For your sake, I won't be mentioning a single thing that might reveal anything at all for the plot-line for this 2003 movie; I think one of the things that accentuated this movie's awesomeness is the fact that I didn't know a single thing before diving into it. To be honest though, even if you did know the plot-line summary, it wouldn't matter much because you never actually expect so much effort to be put in something like this to help convey a story to an audience. What must have made this incredible venture even more of a struggle is that there isn't a single dialogue. The entire movie is basically playing the album from start to finish, each song nearly perfectly setting the tone for the scene that it's assigned to. Even THAT is made extra difficult (in my opinion, anyway) by the fact that most of the songs in the tracklist are instrumentals, with a few iconic lyrical songs like “One More Time”, “Digital Love”, “Something About Us”, etc.

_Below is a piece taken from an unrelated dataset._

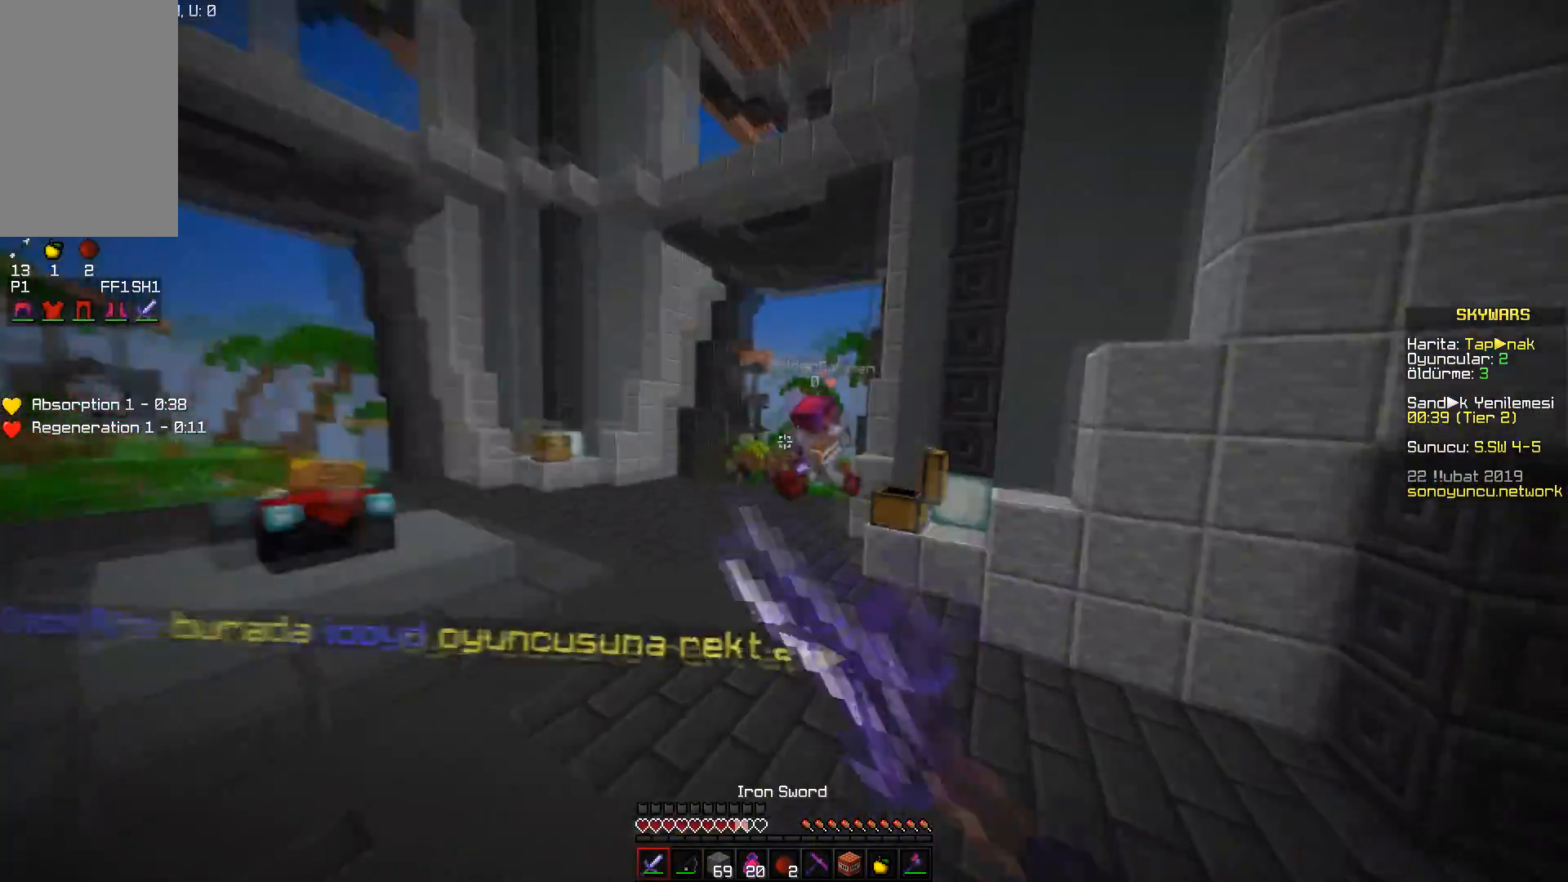
{"keys": ["d", "w"], "mouse": [], "events": [[100, "mouse_left", "down"], [167, "mouse_left", "up"], [233, "mouse_right", "down"], [317, "mouse_right", "up"]]}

Despite this setting for a painful limitation in the ability to convey everything to the viewers, the story never fails express what it wants to, remaining immersive from start to finish. In fact, Daft Punk takes these limitations and instead uses it to accentuate the strengths of the movie. There is little in the story that is spoon-fed to you like a film usually tends to do. The lack of dialogue, backstory, several unanswered questions and slightly open-ended interpretation of many scenes is what makes this such a beautiful movie, because now you have half the abstract puzzle pieces. Instead of getting a full instruction on how to set the puzzle up, you've got someone telling you “Yeah, sure man go ahead and do whatever you want” so you have to make the other half of the puzzle pieces yourself, basing your perception of the story on what the movie has told you so far about itself.

That's not the end of it either because what's even cooler is the fact that the integrity of the entire story progression and plot-line remains solid, even though the entire time, all that's happening in the movie in terms of audio is just that: the audio. Perhaps there is the possibility that you may think that this seems rather easy to do but see, the story is sci-fi and fantasy, and it's already hard as it is to present a world properly in both those two genres in just normal circumstances like a book, or TV series, or anime, etc. However, what does Daft Punk do? Make a great music video along a vein of a merger of those two genres that not only expresses the world building awesomely in just one hour, but even hold the cast's characteristic depth, even though they don't speak a single word the entire time, not even as a voice reveal or something. This leaves the characteristic traits to be decided by how they react to certain stimuli, their roles in the story, and weirdly enough, their facial expressions.

What's even nuttier is how the movie still manages to make you feel things as you watch it. All the incredible songs in the album only succeed in outlining the emotions even more strongly.

This movie is a rare gem for both cinemaphiles and regular people. Don't miss out on it.